If you select Next prompt and then don’t send a message, the change stays local to your device until you send one.

What the dropdown rows show

In current app builds, permission dropdown rows show the current selection directly in the row itself.

That means you can usually see:

  • the selected mode label on the right, and
  • the explanation for the selected option as the row subtitle

without reopening the dropdown.

Provider notes (what to expect)

Codex (App Server default, ACP optional, MCP for fresh sessions)

Codex can run via different backends:

  • App Server: the default backend in Happier and the normal resume path when the session has valid Codex resume metadata
  • ACP: still available when you explicitly switch Codex to ACP mode; resume can also work there
  • MCP: still usable for normal fresh sessions, but plain MCP is not a vendor-resume path in current Happier builds

In Happier, permissions remain the primary control for Codex. Happier maps your selected permission intent to the closest backend-native policy for the active Codex backend.

Model IDs can also vary by Codex build and account. If model selection isn’t shown in the app for your Codex session, you can still set it via the CLI (when supported by your installed Codex backend).

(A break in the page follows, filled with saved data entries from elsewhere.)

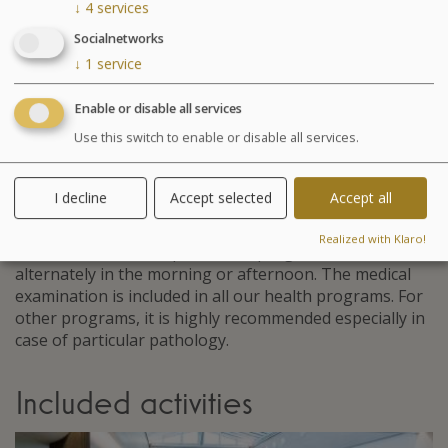
↓
4
services
Agenda for your thalasso week
Socialnetworks
Monday at 6:30pm Conference on Sea Spa
↓
1
service
Treatments
Wednesday at 6:30pm Conference on nutrition
Enable or disable all services
Cosmetics sale: on Friday from 9:30am to 1pm and
Use this switch to enable or disable all services.
from 2pm to 6pm
Chocolates tasting and sale: on Saturday from
10am to 1:30pm at the bar La Passerelle
I decline
Accept selected
Accept all
Your stay
Realized with Klaro!
Your treatments are preset and programmed
alternately in the morning or afternoon. The medical
examination is included in all our health programs. For
other programs, it is highly recommended especially in
case of particular pathology.
Included activities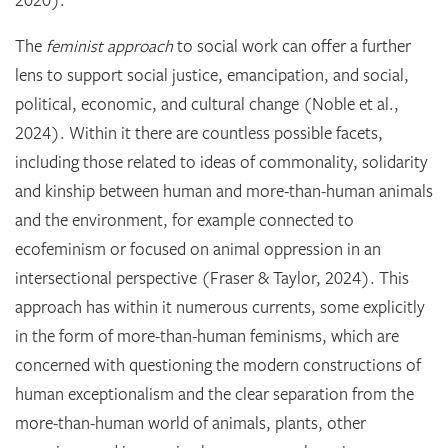
The
feminist approach
to social work can offer a further
lens to support social justice, emancipation, and social,
political, economic, and cultural change (Noble et al.,
2024). Within it there are countless possible facets,
including those related to ideas of commonality, solidarity
and kinship between human and more-than-human animals
and the environment, for example connected to
ecofeminism or focused on animal oppression in an
intersectional perspective (Fraser & Taylor, 2024). This
approach has within it numerous currents, some explicitly
in the form of more-than-human feminisms, which are
concerned with questioning the modern constructions of
human exceptionalism and the clear separation from the
more-than-human world of animals, plants, other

The UI’s Effective line is the source of truth for what your current session will do.

Claude

Claude supports both:

  • normal Happier permission modes, and
  • a provider-specific Mode = Plan

While Claude is in plan mode:

  • Claude can still ask for permissions
  • Happier still surfaces permission prompts normally
  • Exit Plan Mode is surfaced as a user-action request with plan-specific approval choices

If the Effective line is different from what you expected, treat the Effective line as source of truth for that session.